### Exercise set:
1: In the travel account about the airport taxi, what fare did the sign give for the ride to the airport?
2: Translate this sentence from the travel account about the airport taxi into Spanish: "Throughout Mexico, one pays for the taxi ride, not a certain amount per person."
3: Pick up the travel account about the trip to the airport right after its final sentence, and carry it on.

On the way across the bay to the mainland, we discussed whether we should take the cheap, cramped, hot collective van to the bus station and then transfer to a bus for the airport or if we should just opt for a comfortable, air-conditioned taxi right from the port. Surprise of surprises, we opted for the taxi! We figured there would be plenty of opportunity for discomfort in the coming days.
So we consulted the sign to see what the fare was to the airport now. It seems to change all the time and we don’t do it enough to know. It said 240 pesos, or about $24. Fair enough, $12 each for a 20 mile ride. Throughout Mexico, one pays for the taxi ride, not a certain amount per person. I think it is basically the same everywhere but most people seem to get confused by the concept when visiting here. The taxi deposited us at the departure gates and we unloaded our packs. The closest I could come to the fare was 250 pesos so I gave that to him. I was going to tell him to just keep the 10 pesos ($1.00) change when he announced that I had not given him enough money! This brownspot in the underwear of cab drivers was trying to scam us and make us pay 240 pesos each! We argued back and forth for a bit, with us absolutely refusing to pay any extra money. I wrote down his cab number and then told him to call the police on his cell phone. We would have the police call back to the ferry port and verify the price. If he was right, we would pay him. If not, he would go to jail for trying to run a scam. With that, he told us, more or less, to go have sex with our mothers and got back in his cab and sped away. A totally unsatisfying start to our time at the airport.
Never mind. Across the street we went to find our check-in window. We were flying Coba Airlines, the national airline of Panama no less. This was to be my first time flying with a carrier other than American owned since the days when I used to fly back and forth to Germany. I was sort of looking forward to it. To see how other countries treated their guests while flying. We were three hours early, just like all good international travelers are told to be, so we were quite surprised to see quite a few people in line already. We had not expected this to be a crowded flight. We were flying to Panama City and then switching to another plane to San Jose, CR. It turns out that most of the people in line ahead of us were Argentineans returning home from vacation. We could tell immediately that they were tourists by the number of those gigantic gaudily decorated sombreros that only tourists buy down here.

### Record extracts:
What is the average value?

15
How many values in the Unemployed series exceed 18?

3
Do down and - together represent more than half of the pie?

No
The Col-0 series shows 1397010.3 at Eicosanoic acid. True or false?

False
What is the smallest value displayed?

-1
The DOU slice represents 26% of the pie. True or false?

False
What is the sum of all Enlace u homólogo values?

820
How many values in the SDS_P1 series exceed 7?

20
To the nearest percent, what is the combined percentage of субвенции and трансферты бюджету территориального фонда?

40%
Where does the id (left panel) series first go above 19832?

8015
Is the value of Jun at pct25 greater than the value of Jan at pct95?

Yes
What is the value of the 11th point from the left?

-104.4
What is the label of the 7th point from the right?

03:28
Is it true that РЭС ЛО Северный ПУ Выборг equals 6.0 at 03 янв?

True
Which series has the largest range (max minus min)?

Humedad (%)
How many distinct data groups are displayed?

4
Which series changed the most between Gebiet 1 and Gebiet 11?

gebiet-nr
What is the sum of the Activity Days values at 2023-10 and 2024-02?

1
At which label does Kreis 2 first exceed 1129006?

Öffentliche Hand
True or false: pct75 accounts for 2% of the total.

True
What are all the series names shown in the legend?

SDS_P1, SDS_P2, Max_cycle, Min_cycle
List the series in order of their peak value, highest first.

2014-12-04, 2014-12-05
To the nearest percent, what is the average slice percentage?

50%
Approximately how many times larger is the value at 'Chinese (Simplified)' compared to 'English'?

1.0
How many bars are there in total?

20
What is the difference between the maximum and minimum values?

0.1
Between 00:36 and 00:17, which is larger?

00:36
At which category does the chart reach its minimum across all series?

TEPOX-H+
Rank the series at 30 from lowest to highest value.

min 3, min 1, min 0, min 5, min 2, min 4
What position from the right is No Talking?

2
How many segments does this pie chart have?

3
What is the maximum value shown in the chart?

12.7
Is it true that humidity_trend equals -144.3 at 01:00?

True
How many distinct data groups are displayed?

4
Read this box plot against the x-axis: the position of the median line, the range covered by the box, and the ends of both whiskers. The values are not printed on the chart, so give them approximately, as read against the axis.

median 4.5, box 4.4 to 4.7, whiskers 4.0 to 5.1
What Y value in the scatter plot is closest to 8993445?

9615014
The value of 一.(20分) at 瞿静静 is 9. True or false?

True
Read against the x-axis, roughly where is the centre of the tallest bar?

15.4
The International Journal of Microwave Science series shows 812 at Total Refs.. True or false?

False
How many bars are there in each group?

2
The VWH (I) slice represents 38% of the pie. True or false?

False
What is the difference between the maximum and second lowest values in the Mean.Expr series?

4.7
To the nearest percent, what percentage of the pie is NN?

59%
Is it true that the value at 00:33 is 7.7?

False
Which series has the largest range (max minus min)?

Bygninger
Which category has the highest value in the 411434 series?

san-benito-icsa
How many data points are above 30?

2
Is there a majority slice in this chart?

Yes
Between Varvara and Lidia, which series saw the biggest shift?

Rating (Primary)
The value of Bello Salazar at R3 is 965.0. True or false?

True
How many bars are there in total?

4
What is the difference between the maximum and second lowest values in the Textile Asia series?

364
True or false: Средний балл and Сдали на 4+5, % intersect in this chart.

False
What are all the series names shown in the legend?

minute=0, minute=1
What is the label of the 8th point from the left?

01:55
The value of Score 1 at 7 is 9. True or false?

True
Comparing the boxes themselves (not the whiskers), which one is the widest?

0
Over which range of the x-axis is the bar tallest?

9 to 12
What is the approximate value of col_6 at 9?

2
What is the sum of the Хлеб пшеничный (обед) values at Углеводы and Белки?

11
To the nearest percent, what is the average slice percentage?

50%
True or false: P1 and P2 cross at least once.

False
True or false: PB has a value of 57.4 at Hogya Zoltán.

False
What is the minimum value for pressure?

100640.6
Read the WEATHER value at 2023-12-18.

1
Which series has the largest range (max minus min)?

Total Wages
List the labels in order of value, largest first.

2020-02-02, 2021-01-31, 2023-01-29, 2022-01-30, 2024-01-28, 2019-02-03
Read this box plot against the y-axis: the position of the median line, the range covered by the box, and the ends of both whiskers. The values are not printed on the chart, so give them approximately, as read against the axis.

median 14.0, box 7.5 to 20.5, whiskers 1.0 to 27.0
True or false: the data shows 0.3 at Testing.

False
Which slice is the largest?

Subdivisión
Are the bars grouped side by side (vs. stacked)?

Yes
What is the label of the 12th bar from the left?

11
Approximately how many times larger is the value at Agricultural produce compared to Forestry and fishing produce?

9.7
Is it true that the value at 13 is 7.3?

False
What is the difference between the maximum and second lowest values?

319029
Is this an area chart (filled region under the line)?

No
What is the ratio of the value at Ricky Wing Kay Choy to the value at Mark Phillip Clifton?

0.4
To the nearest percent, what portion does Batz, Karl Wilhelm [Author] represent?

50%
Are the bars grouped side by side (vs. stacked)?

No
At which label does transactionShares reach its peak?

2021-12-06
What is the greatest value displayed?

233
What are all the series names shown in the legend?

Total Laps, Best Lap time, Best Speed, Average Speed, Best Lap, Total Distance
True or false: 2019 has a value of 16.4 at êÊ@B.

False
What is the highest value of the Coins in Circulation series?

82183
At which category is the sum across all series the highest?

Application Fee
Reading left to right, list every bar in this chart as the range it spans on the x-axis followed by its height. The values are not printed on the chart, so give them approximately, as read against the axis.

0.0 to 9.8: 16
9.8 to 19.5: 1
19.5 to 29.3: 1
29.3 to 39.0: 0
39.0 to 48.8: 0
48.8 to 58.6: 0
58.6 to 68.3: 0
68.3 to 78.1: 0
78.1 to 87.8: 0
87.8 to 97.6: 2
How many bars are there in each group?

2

### Answers below:
1: 240 pesos, or about $24.

2: En todo México, uno paga por el viaje en taxi, no una cantidad determinada por persona.

3:
Our turn finally came to check in and we were suitably impressed. They even put our backpacks in giant plastic bags so that the straps would not catch on anything and get damaged. And, best of all, nobody cared what we had packed and nobody tried to snoop in any luggage or otherwise make life miserable at check-in. Our boarding passes safely in B’s control ( I guess I am not old enough yet for the responsibility of carrying my own boarding pass!), we scurried outside to inhale as many cigarettes as we could in the time allotted to us. After all, it would probably be six hours before we had a chance to damage our lungs again! The last puff exhaled, we made our way through security and found our gate. Miracle of miracles, it was in sight of the food court so we decided to have lunch, or at least a snack, before we boarded. We both chose an airport culinary treat and beverage and sat down to enjoy them. This done, we wanted another cigarette but it was too much hassle to go through security again so we just went to the gate and found seats where we could watch all the people passing by. We amused ourselves by pretending we were the What Not to Wear gurus of the airport and thus passed the time until we were called to board.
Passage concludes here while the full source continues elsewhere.